Several different plans were made in an attempt to accommodate Waugh following her injury, but because she was not able to stand or walk for more than 30 minutes, her restrictions were deemed incompatible with the regular duties included in conventional bedside nursing.

In May 2012, Waugh was assigned to desk duties and administrative project work.

But even with severely limited duties, Waugh struggled to attend work. In June 2012, the hospital concluded there was no modified work plan that would allow Waugh to return to work and the attempts were abandoned.

Waugh’s doctors reported she was diligent about her physiotherapy in this time, trying everything from strength and stretch exercises to acupuncture.

Eventually, it was determined the therapies were not resolving Waugh’s pain but rather aggravating it, and further limiting her.

Her doctor ended Waugh’s sessions on Oct. 24, 2012, and in that same month, a claim was filed for long-term disability benefits.
On Nov. 22, 2012, the claim was denied by third-party carrier Desjardins because it deemed the medical information provided “insufficient to confirm an impairment” that would prevent Waugh from performing her regular duties.

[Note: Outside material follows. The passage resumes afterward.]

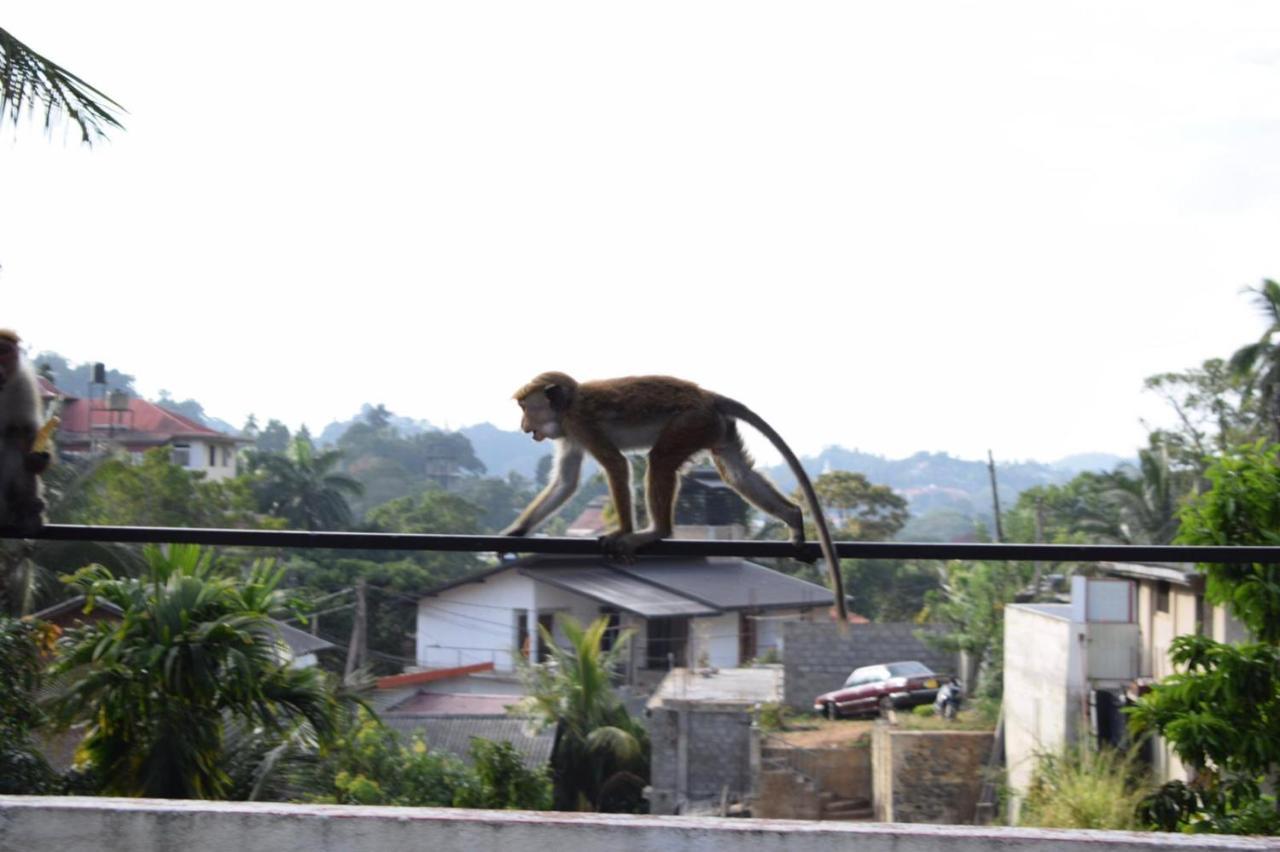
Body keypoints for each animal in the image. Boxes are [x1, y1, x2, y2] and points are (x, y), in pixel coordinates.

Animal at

Following the denial, the union had Waugh undergo a functional capacity evaluation, which concluded she did not have the physical capacity to perform her duties. With the evaluation, the union appealed Desjardins’ rejection of her claim.

That appeal was denied by Desjardins on May 17, 2013, and the union filed a grievance on Waugh’s behalf.

According to the union, the functional capacity evaluation was completed in accordance with industry standards and practices and, along with evidence from Waugh’s doctors, proved she was physically unable to perform her duties as a result of her chronic pain.

The employer, however, argued the carrier believed the functional capacity evaluation featured several shortcomings.

Furthermore, the carrier took issue with the fact that no organic basis — in other words, no concrete diagnosis — had been found that could explain Waugh’s pain and physical limitations.

Arbitrator sides with employer
Arbitrator Dana Randall, however, found the evidence provided by Waugh’s doctors, along with the results of the functional capacity evaluation and the fact that the employer itself found Waugh was in too much pain to attend work even in a modified position, was sufficient evidence of her inability to perform her duties.

Furthermore, Randall found that the numerous pain medications prescribed to Waugh — some of which resulted in drowsiness, dizziness or a loss of co-ordination — would further prevent her from doing her job as a nurse.

As a result the grievance was upheld and Randall ruled Waugh was entitled to long-term disability benefits.

The employer was ordered to calculate and pay the benefits within a 17-day period due to the significant delays in addressing the matter.

Reference: North Bay Regional Health Centre and the Ontario Nurses’ Association. Dana Randall — arbitrator. Shane Smith for the employer, John D’Orsay for the union. Feb. 29, 2016.